Those experienced in going through COSL for external dispute resolution agree.

Is there a reluctance by COSL staff to deal effectively with "disputes" involving breaches of actual law by lenders?

Frankly COSL needs more "teeth" ie the capacity to take disciplinary action against lenders if they are to successfully manage disputes involving lenders and fraud. Lenders can and do use unfair tactics, especially with vulnerable borrowers inexperienced in the dispute resolution process. 

It would be fairer to everybody if all home mortgage disputes under the NCCP (Consumer Law and Codes) were overseen by the one EDR: FOS

In reality Fraud is crime and EDRs only handle disputes.

This COSL issue does affect a lot of consumers, as COSL and FOS are the only ASIC approved EDR services in Australia.


http://www.cosl.com.au/board-of-directors

The COSL Board

Under COSL’s Constitution, the Board must comprise an equal number of consumer and industry Directors, and an independent Chair. The COSL Board is responsible for overseeing the operations of the Credit Ombudsman Service, for ensuring independent decision-making of the Credit Ombudsman and staff of COSL and for preserving the independence of the scheme and of the COSL dispute resolution process.

 

Mark Scanlon

Independent Chair - since March 11

Mr Scanlon has an extensive background in financial services, with over 20 years in senior management positions, including a significant amount of time in mutual organisations.

Mr Scanlon held executive roles at the Australian Unity Friendly Society from 1993 to 1998, whereupon he joined Bass & Equitable Building Society as Chief Executive Officer for two years. In 2000, Mr Scanlon became Chief Executive Officer of the Tasmanian Trustees Limited, and, following the 2001 merger with Perpetual Trustees Tasmania Limited to form Tasmanian Perpetual Trustees Limited (TPTL), he was appointed Managing Director from December 2001 to November 2009. He concurrently held the position of Managing Director of Tasmanian Banking Services, a joint venture between TPTL and Bendigo Bank. During 2009, he was the joint CEO of MyState Limited, the listed company formed to enable the merger of TPTL and MyState Financial Credit Union.

In addition to his career in financial services, Mr Scanlon is a director of the Motor Accidents Insurance Board. He was previously a director of the Tasmanian Heart Foundation, Australian Unity General Insurance, Australian Friendly Society, Tasmanian Chamber of Commerce and Industry and Australian Unity Funds Management.

Mr Scanlon holds a Bachelor of Business and a Master of Business Administration and is a Fellow of the Australian Institute of Company Directors and CPA Australia.

* **Source records**
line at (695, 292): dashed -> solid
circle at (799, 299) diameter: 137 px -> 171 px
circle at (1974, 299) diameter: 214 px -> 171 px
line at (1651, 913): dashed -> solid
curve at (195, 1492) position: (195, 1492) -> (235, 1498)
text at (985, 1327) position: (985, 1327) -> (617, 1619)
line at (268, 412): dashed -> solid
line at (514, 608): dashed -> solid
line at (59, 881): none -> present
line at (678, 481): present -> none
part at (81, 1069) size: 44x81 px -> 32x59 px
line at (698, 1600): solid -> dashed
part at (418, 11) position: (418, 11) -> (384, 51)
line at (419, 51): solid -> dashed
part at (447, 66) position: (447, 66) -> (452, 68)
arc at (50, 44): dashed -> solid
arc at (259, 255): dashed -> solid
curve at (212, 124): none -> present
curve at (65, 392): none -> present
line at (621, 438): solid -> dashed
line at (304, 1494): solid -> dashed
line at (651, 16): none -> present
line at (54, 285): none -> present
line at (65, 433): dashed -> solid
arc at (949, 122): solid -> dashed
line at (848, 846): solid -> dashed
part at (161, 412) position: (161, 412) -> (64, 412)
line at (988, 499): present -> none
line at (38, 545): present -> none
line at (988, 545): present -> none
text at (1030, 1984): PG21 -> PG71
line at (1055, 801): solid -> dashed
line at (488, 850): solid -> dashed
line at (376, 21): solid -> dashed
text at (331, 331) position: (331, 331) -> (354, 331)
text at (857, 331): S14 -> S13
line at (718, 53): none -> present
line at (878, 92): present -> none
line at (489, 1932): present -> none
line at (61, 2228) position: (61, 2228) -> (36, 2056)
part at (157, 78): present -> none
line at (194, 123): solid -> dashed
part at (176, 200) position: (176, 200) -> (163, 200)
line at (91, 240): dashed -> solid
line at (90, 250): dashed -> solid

* **What you need to do**
• a. Answer these questions using the text about COSL:
(i) Which two services does the text name as the only ASIC approved EDR services in Australia?
(ii) Under COSL's Constitution, what must the Board comprise?
(iii) In what year did Mark Scanlon become Chief Executive Officer of the Tasmanian Trustees Limited?
• b. Copy the records from their first line through the line with "part at (81, 1069) size: 44x81 px -> 32x59 px", both ends included.

* **Final answers**
• a.
(i) COSL and FOS
(ii) An equal number of consumer and industry Directors, and an independent Chair
(iii) 2000

• b.
line at (695, 292): dashed -> solid
circle at (799, 299) diameter: 137 px -> 171 px
circle at (1974, 299) diameter: 214 px -> 171 px
line at (1651, 913): dashed -> solid
curve at (195, 1492) position: (195, 1492) -> (235, 1498)
text at (985, 1327) position: (985, 1327) -> (617, 1619)
line at (268, 412): dashed -> solid
line at (514, 608): dashed -> solid
line at (59, 881): none -> present
line at (678, 481): present -> none
part at (81, 1069) size: 44x81 px -> 32x59 px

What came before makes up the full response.